Dallas has a meaningful inventory of 1960s-through-1980s built-up roofing on its downtown and inner-loop commercial buildings. Most of it is at or past end of life. We inspect it, document it, and give you a written assessment — including when replacement is the only honest recommendation.
Built-up roofing (BUR) — multiple plies of asphalt-saturated felt mopped together with hot asphalt or coal tar, topped with gravel or smooth surfacing — was the standard commercial flat-roof system in Dallas from the 1920s through the early 1980s. The office and retail buildings that form the spine of downtown Dallas — along Commerce Street, Main Street, Elm Street, and the surrounding blocks — were predominantly roofed with coal-tar or asphalt BUR systems.

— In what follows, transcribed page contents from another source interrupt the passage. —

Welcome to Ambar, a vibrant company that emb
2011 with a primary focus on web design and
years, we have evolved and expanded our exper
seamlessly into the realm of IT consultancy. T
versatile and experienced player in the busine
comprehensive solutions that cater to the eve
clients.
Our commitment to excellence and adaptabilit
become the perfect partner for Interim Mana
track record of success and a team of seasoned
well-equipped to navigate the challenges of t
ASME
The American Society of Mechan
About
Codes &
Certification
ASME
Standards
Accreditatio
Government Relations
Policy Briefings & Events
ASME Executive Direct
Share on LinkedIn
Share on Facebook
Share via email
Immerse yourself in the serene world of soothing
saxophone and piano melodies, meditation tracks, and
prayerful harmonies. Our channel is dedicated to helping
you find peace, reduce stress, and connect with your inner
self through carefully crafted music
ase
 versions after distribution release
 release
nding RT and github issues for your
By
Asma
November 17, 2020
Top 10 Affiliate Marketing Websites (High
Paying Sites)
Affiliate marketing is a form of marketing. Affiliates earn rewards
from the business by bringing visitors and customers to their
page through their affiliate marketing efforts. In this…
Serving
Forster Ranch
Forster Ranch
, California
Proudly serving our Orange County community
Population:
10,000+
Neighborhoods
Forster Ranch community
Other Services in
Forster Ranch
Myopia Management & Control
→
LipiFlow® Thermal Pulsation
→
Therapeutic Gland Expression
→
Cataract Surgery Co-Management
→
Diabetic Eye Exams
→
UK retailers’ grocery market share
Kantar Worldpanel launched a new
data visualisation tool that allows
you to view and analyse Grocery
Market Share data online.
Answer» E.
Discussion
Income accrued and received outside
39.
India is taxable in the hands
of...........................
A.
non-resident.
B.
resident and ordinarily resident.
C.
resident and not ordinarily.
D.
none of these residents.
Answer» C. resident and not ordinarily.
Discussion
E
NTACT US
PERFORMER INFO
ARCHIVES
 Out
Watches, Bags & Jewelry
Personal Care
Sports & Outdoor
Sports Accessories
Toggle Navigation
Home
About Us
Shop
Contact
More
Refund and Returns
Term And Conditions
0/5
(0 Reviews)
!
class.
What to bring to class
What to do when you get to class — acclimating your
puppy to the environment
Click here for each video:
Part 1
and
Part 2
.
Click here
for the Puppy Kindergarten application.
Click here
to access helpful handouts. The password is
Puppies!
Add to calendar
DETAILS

That inventory is old. A BUR system installed in 1968 on a downtown Dallas building is 57 years old. Even the youngest BUR systems from the early 1980s are over 40 years old. Some of these roofs have been recovered multiple times — layers of modified bitumen or torch-down cap sheet applied over the original BUR to extend the waterproofing life. Eventually, that recovery path runs out: the deck cannot support additional load, the flashing geometry has been re-detailed too many times to reliably seal, and the total roof assembly has to come off.
We assess, document, and replace them. If you own or manage a building with original BUR or a multi-layer BUR/mod-bit recovered system, we can tell you where it stands in its lifecycle and what the replacement scope looks like.
Dallas BUR systems from the 1960s and 1970s were built with one of two binder materials: coal-tar pitch or asphalt (Type III or IV oxidized asphalt). Coal-tar BUR is actually more durable in the long run — coal tar self-heals minor cracks and has better water resistance than asphalt BUR. Buildings in the downtown Dallas core that have coal-tar BUR from the late 1960s and are still watertight are not unusual. The problem with coal-tar is that it is carcinogenic to handle, requires special disposal protocols, and adds significant cost to the removal.
Asphalt BUR from the same era typically shows more cracking and alligatoring at the surface, particularly on south-facing and west-facing roof zones that take the most Dallas sun. We document which system is on the roof during inspection because it affects the disposal cost, the removal sequencing, and the air quality plan for occupied buildings.
We get asked whether a BUR system can be recovered rather than replaced. Sometimes the answer is yes: if the existing insulation is dry, the deck is sound, and the BUR surface is intact enough to serve as a base for a new system, a mechanically attached or adhered single-ply recover is viable and significantly cheaper than full removal and replacement.
But we will not recommend a recover when the data says otherwise. If the core pulls show wet insulation in more than 25% of the roof area, the wet sections have to come out regardless — and once you are removing large sections of BUR to replace wet insulation, the economics of recover vs. full replacement shift. If the deck shows deflection, corrosion, or rot under the wet areas, deck replacement is required and the roof has to come off. We give owners this information before contract signing, not during demolition.
BUR removal from a downtown Dallas building involves permitting with the City of Dallas Building Inspection department, asbestos survey (pre-1980 BUR installations frequently contain asbestos in the felt plies), coal-tar disposal protocol if applicable, and crane access coordination in areas where street access is restricted. Commerce Street and Main Street in downtown Dallas have permit requirements for street-side crane and waste-container staging that we navigate on every downtown project.
After removal, the new system is typically TPO or EPDM over new polyiso insulation to IECC 2021 minimum R-values, with a complete re-detail of all parapets, drains, and penetrations. We close out with a manufacturer NDL warranty and a documented roof asset file — so the building owner has a complete record of the roof from bare deck forward.